_What to do_. Transcribe the line holding "sneaker: none [58,382,94,461]" together with every line after it, through the end of the records, exactly and with no pictures.

_Task material_.
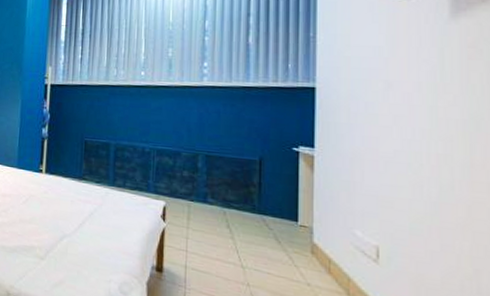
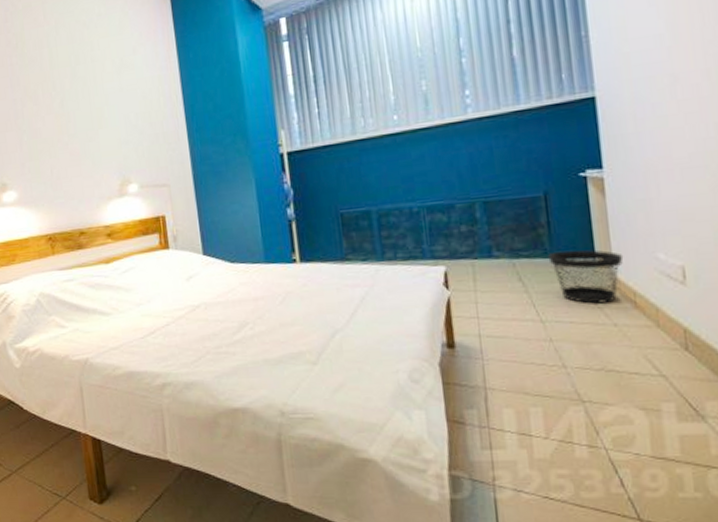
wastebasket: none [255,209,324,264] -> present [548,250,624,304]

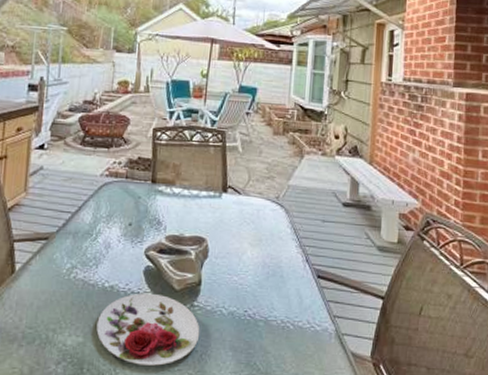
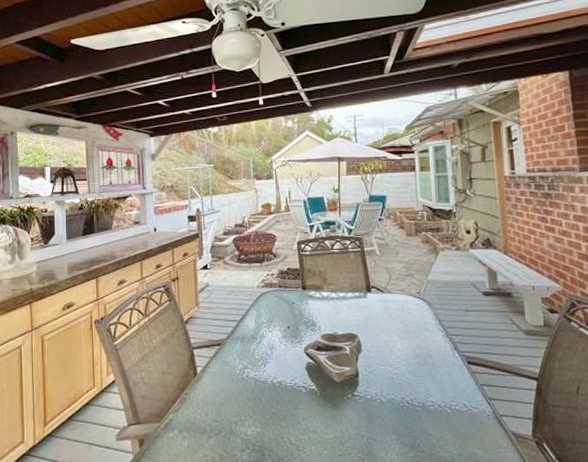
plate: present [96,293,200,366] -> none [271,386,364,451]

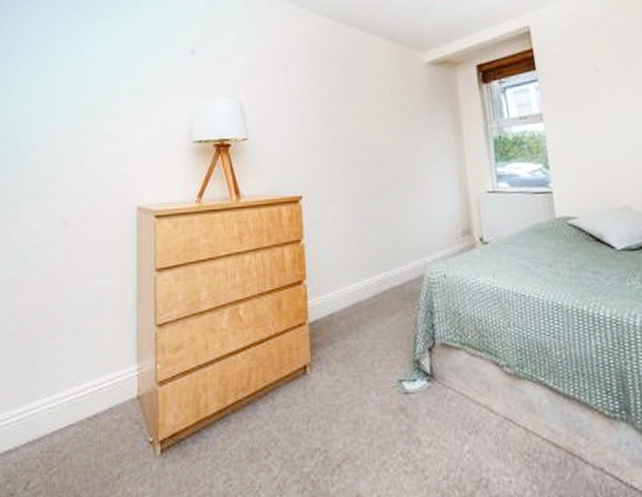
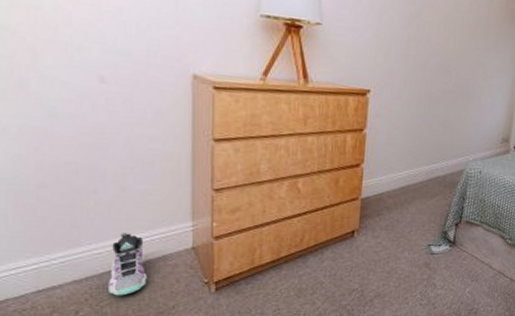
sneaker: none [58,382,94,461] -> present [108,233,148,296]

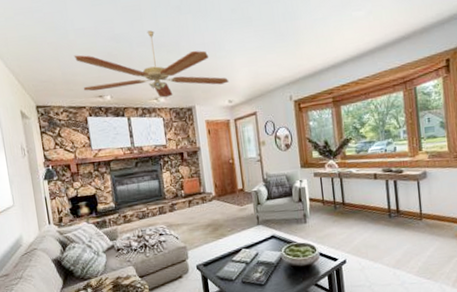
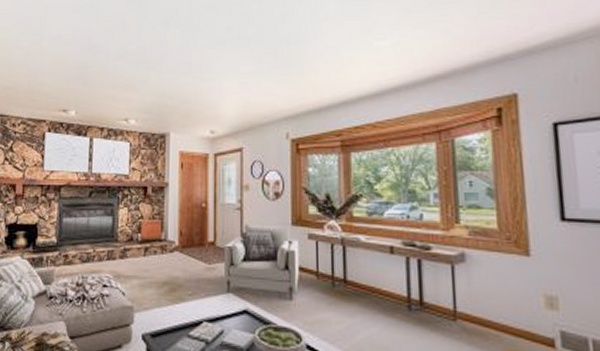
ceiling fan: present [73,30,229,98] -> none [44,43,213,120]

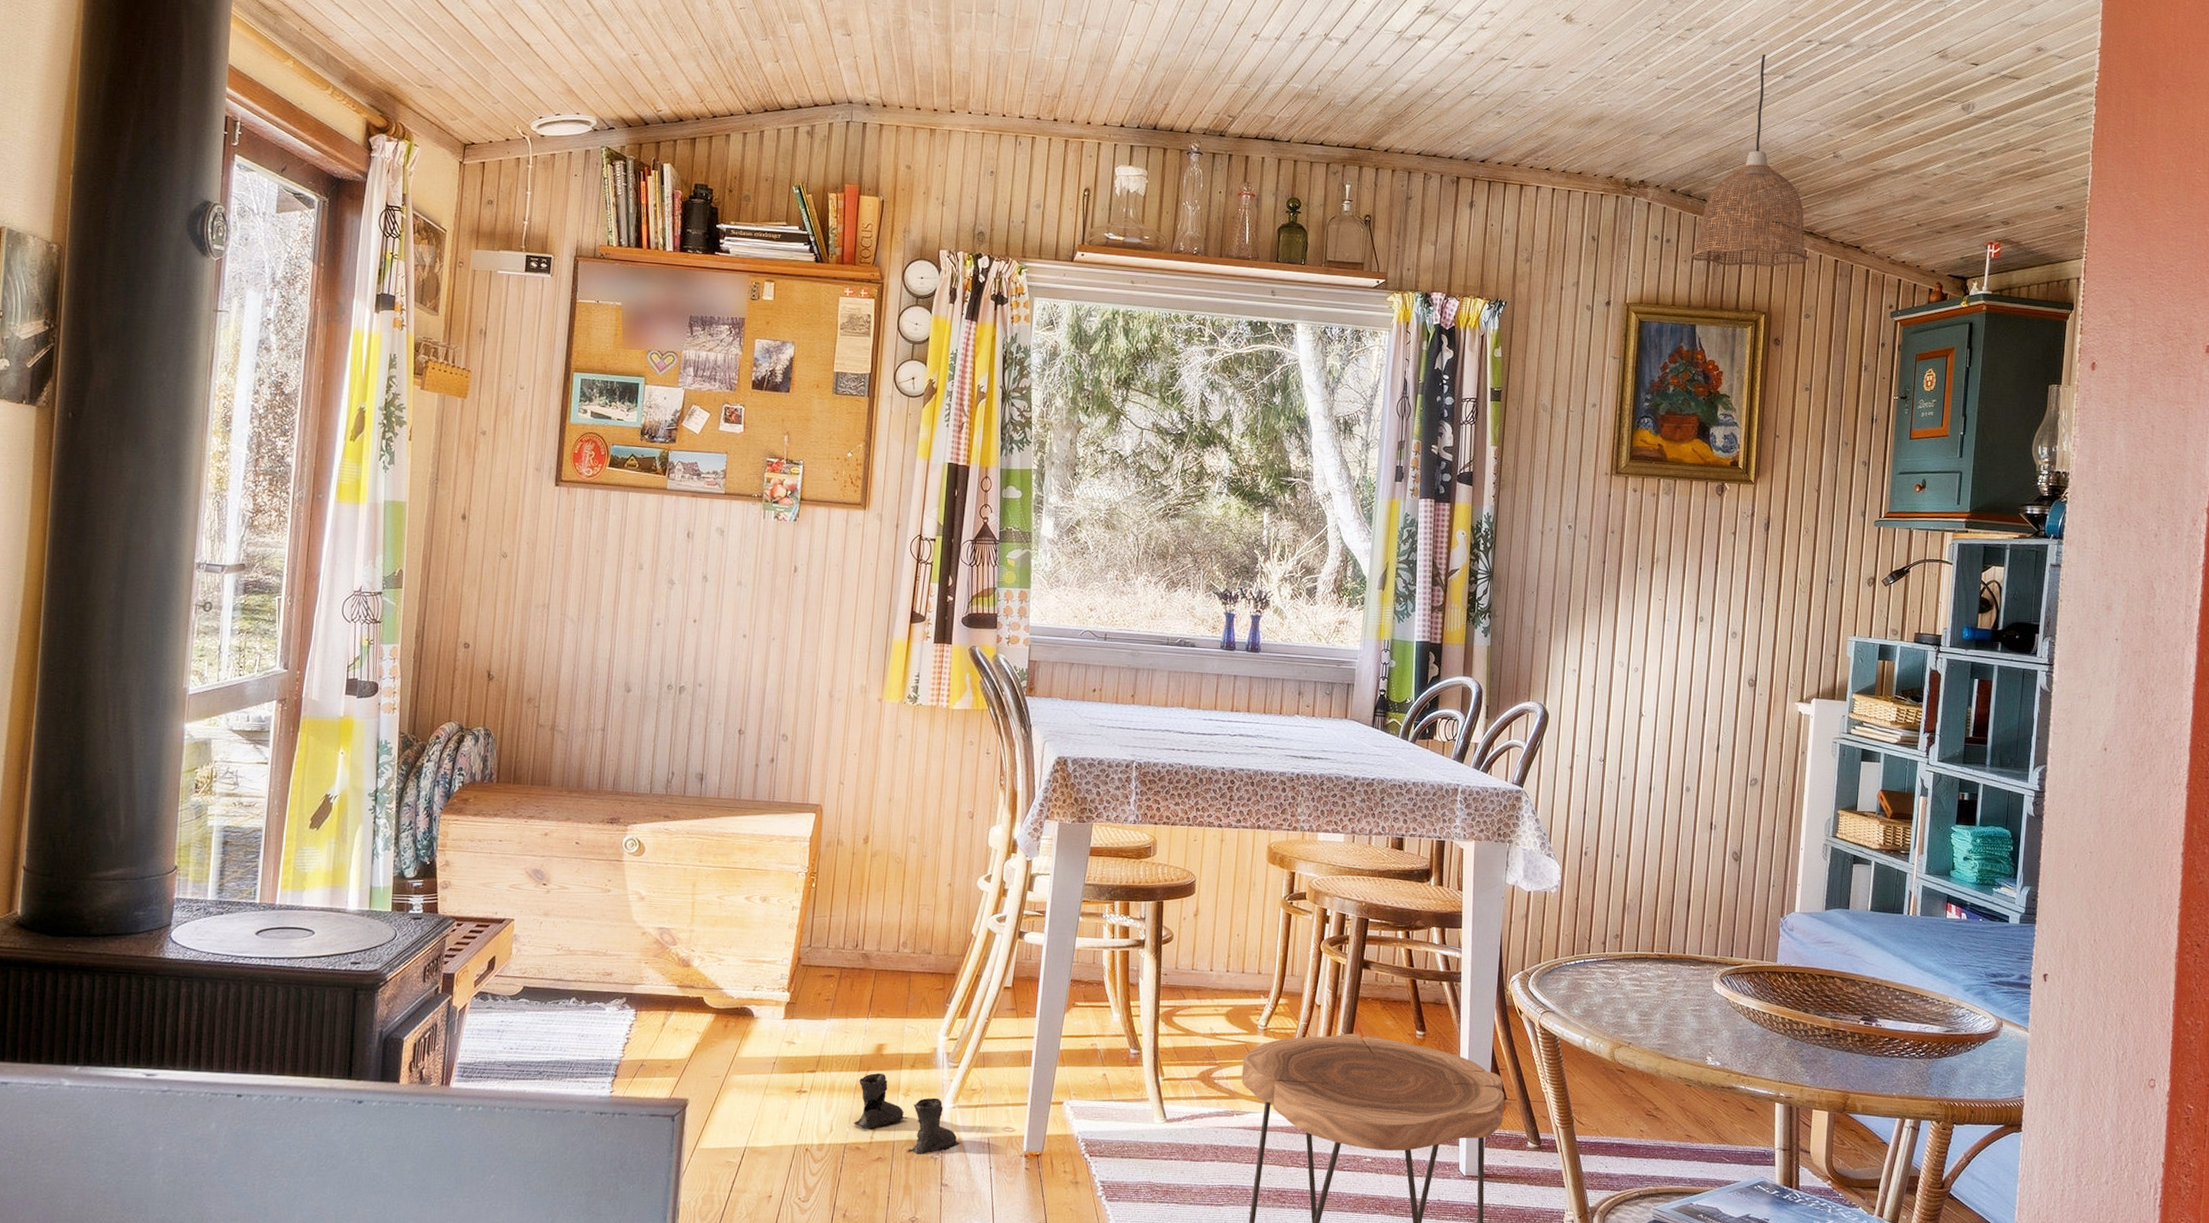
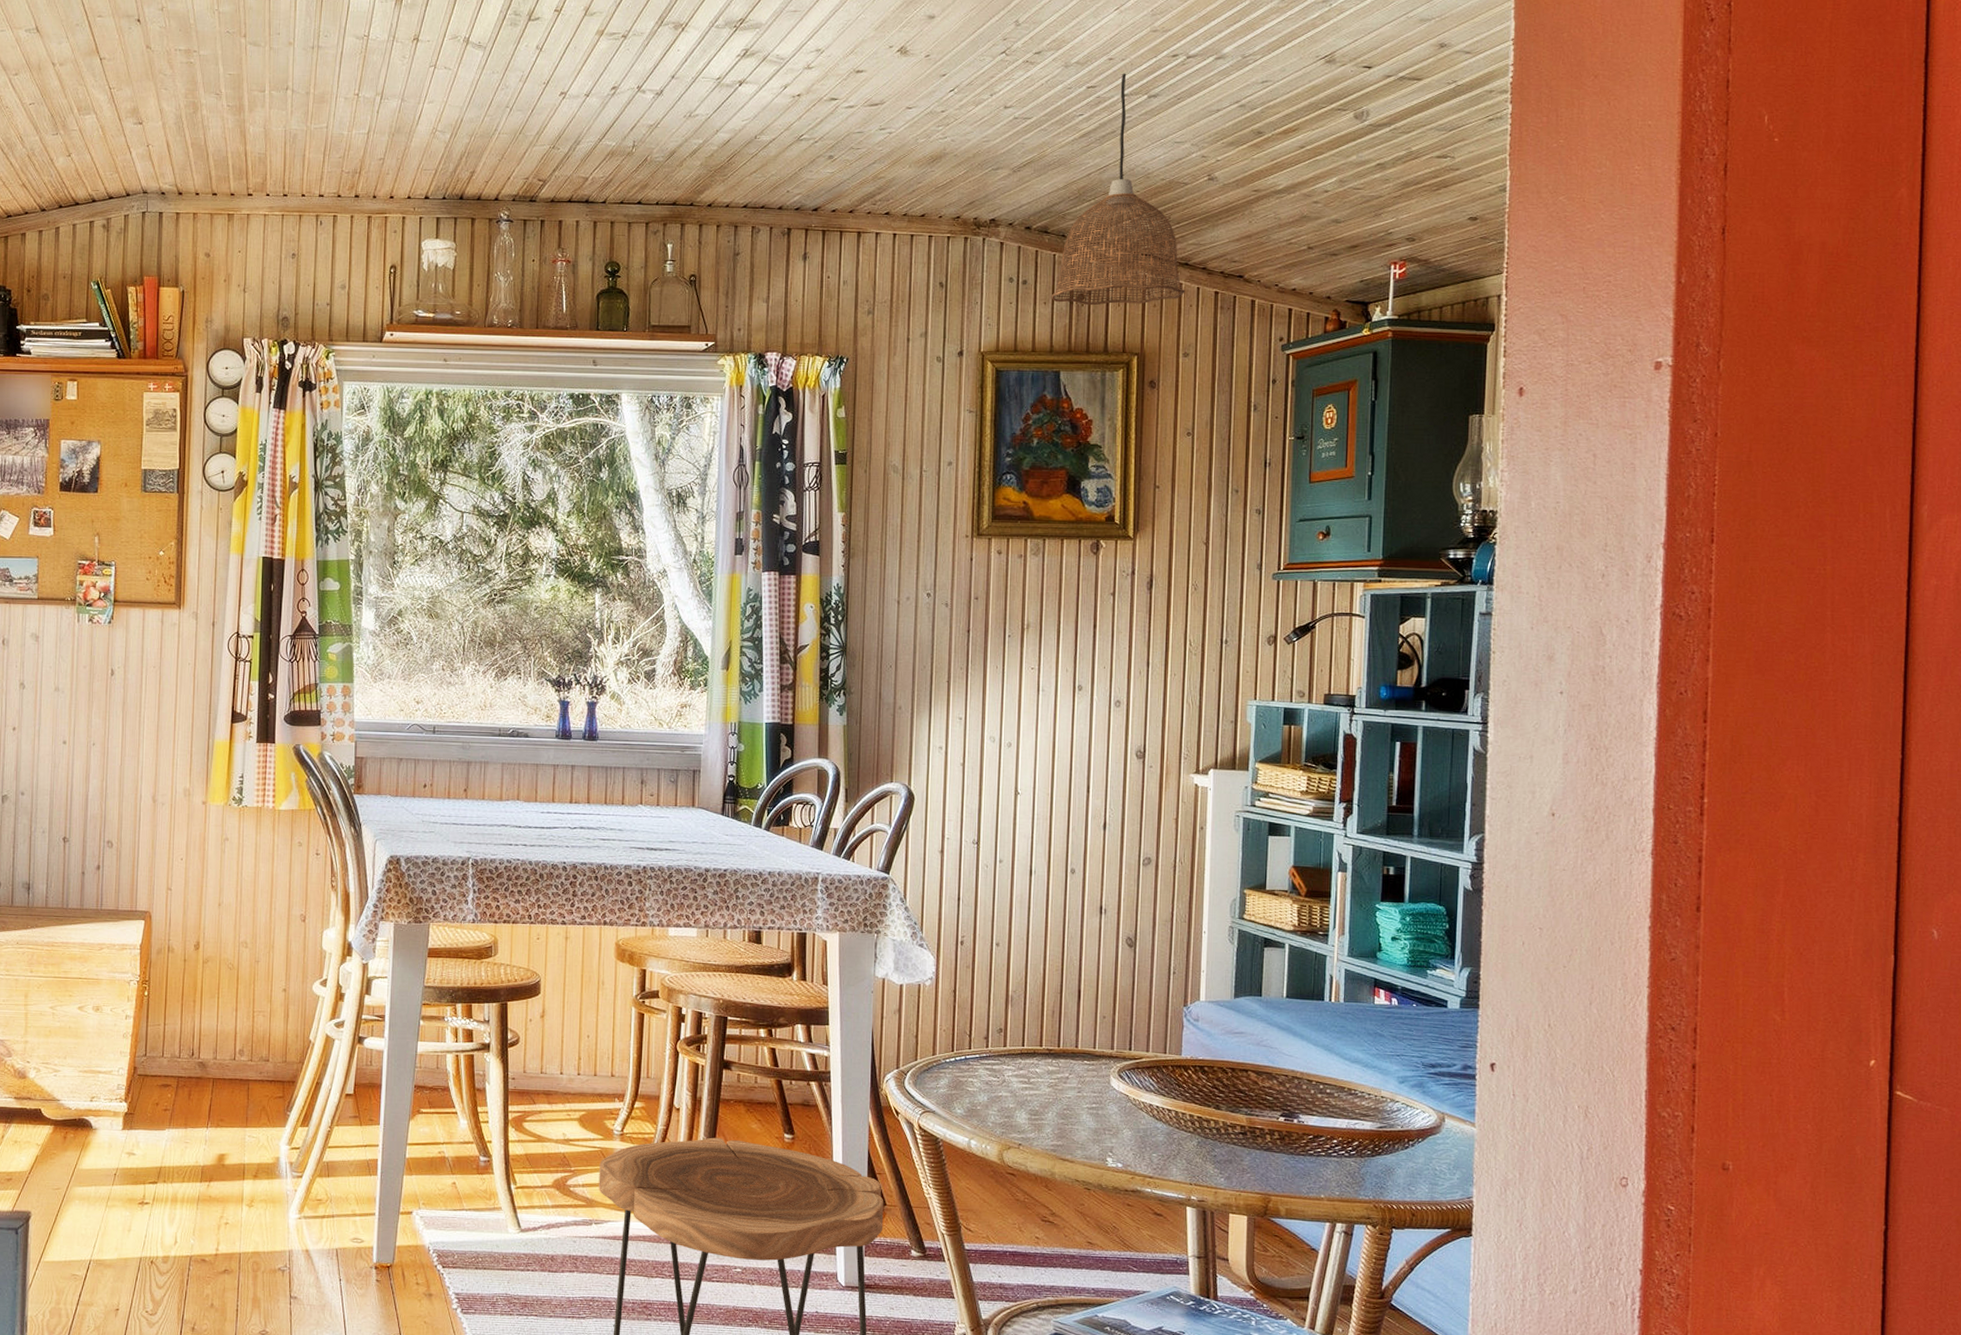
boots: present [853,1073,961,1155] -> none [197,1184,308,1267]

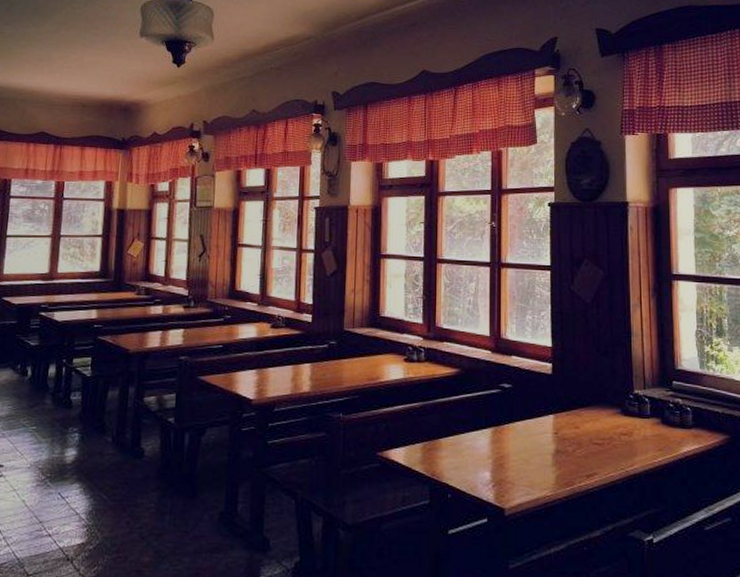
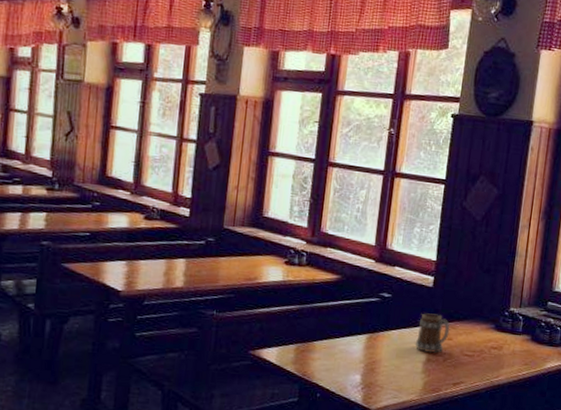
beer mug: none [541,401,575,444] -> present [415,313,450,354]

_Output for this task_.
sneaker: none [58,382,94,461] -> present [108,233,148,296]

ceiling fan: present [73,30,229,98] -> none [44,43,213,120]

boots: present [853,1073,961,1155] -> none [197,1184,308,1267]

beer mug: none [541,401,575,444] -> present [415,313,450,354]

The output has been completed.